Y Marta se sinceró con algún detalle que arrojaba luz sobre la gravedad del asunto. Héctor, además de vender inmuebles, trapicheaba con drogas… y otras cosas. Según Marta, para complementar sus ingresos. Conseguía –ella no sabía como- pequeñas cantidades de cocaína y drogas de diseño que proporcionaba a consumidores de clase acomodada: profesionales, politiquillos, jóvenes y no tan jóvenes que hacían del living la vida loca su estilo de existencia. Les proporcionaba el combustible que necesitaban para sus viajes a ninguna parte… Y también sabía dónde encontrar salidas para satisfacer cualquier vicio que se le solicitara. Tenía los contactos adecuados.
-Veo que encontraste a tu media naranja. Un hombre a tu medida.
Pintado percibió como al otro lado del teléfono la mujer se removía y perdía la poca serenidad que le quedaba, se la imaginó con los ojos encendidos en ira, las manos apretando el auricular con desesperación, el pecho húmedo por el sudor de los nervios. Notó como respiraba entrecortadamente mientras hacía un esfuerzo por controlar los deseos de mandarlo al infierno.

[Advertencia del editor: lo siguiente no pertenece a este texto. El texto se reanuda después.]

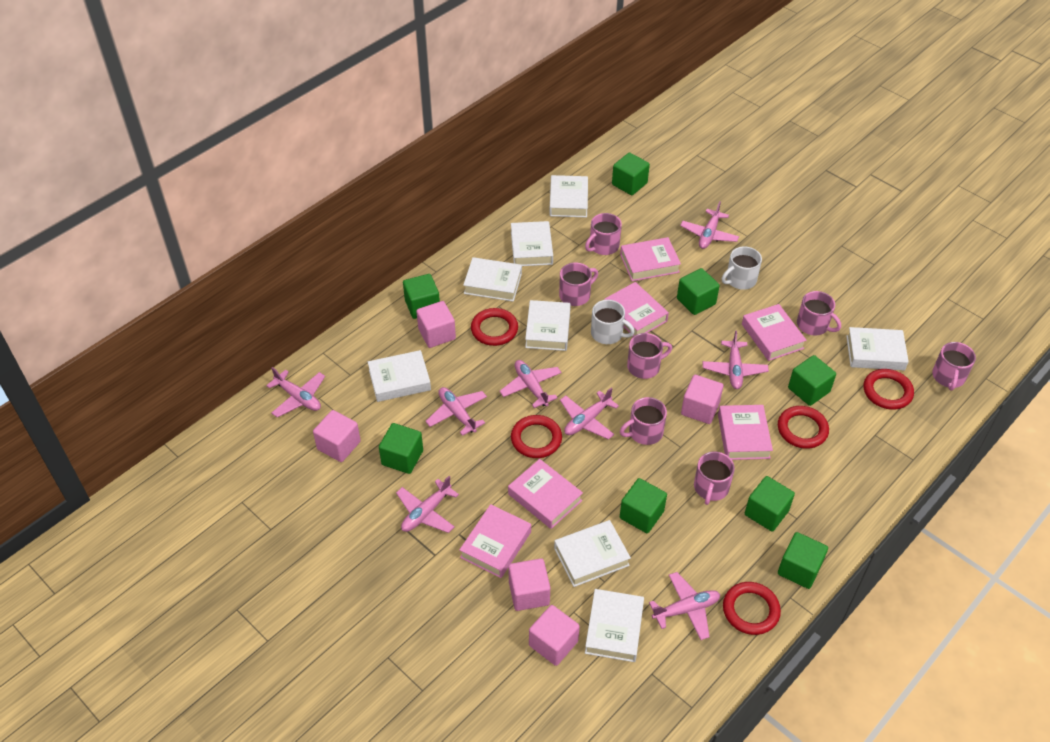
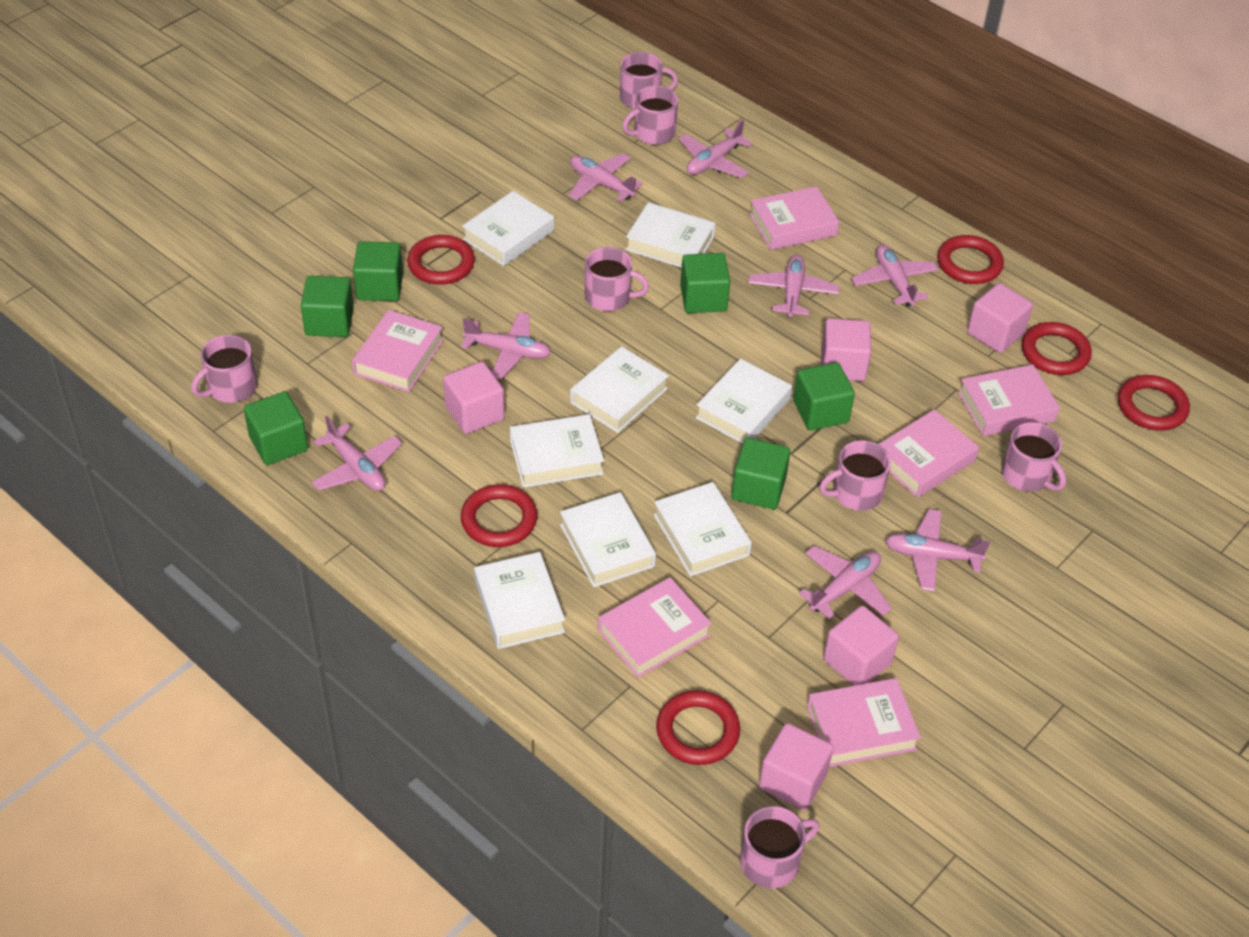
green cube: 8 -> 6
red ring: 5 -> 6
white mug: 2 -> 0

-Ginés, aquí no conozco a nadie, por favor sólo puedo acudir a ti, ayúdame.
La conversación no duró mucho más. En el fondo Pintado estaba cansado de no hacer nada. Inconscientemente la súplica derribó un muro muy débil.
Encontró plaza en el vuelo de Iberia que salía esa madrugada. La llamó al teléfono que le había proporcionado y le confirmó a Marta su llegada a primera hora de la mañana porteña. Ella se comprometió a recogerlo en el aeropuerto de Ezeiza.
Tan pronto colgó, llamó a su viejo amigo y colega Paco Real, ahora Inspector Jefe en la Brigada Judicial sevillana y coordinador con Interpol, para pedirle que buscara información sobre el tal Héctor Belloni.
Mientras hacía el equipaje, sobre la enorme cama que la marcha de María había hecho inmensa, no dejó de pensar en los años transcurridos, en todo el dolor y sufrimiento que Marta le había infligido sin consideración, sin compasión… Y todo para acabar dejando su rutina, aquella noche de junio, en dirección a un país que no visitaba desde que la policía española había pedido ayuda a la federal, para pescar a un rico colaborador de Carlos Menem al que se le había ocurrido instalar en el gigantesco living de su hacienda, próxima a Buenos Aires, un retablo románico sustraído de una pequeña iglesia de un pueblecito turolense. Cogió su mochila negra de viaje, metió la poca ropa que iba a necesitar en el viejo bolso de cuero comprado en su anterior estancia en aquel país y retiró de la pequeña caja fuerte el pasaporte y un par de fajos con billetes de euros y dólares que guardaba en previsión de alguna circunstancia como esta. Desde el fondo de la caja dos viejas amigas se quedaron esperando: La Beretta Px4 storm y la Glock 17. Le hubiera gustado incluirlas en el equipaje, pero esta vez era imposible.
Una llamada a su móvil le confirmó que el taxi le esperaba fuera para conducirlo hasta la terminal de Barajas donde tomaría el vuelo nocturno de Iberia hasta Buenos Aires. La M40, casi vacía a esas horas, le pareció la antesala desangelada a un enorme almacén de desconsuelo, deformando la dimensión de la arteria de comunicación, como se graban en la memoria los sitios que recorremos por última vez.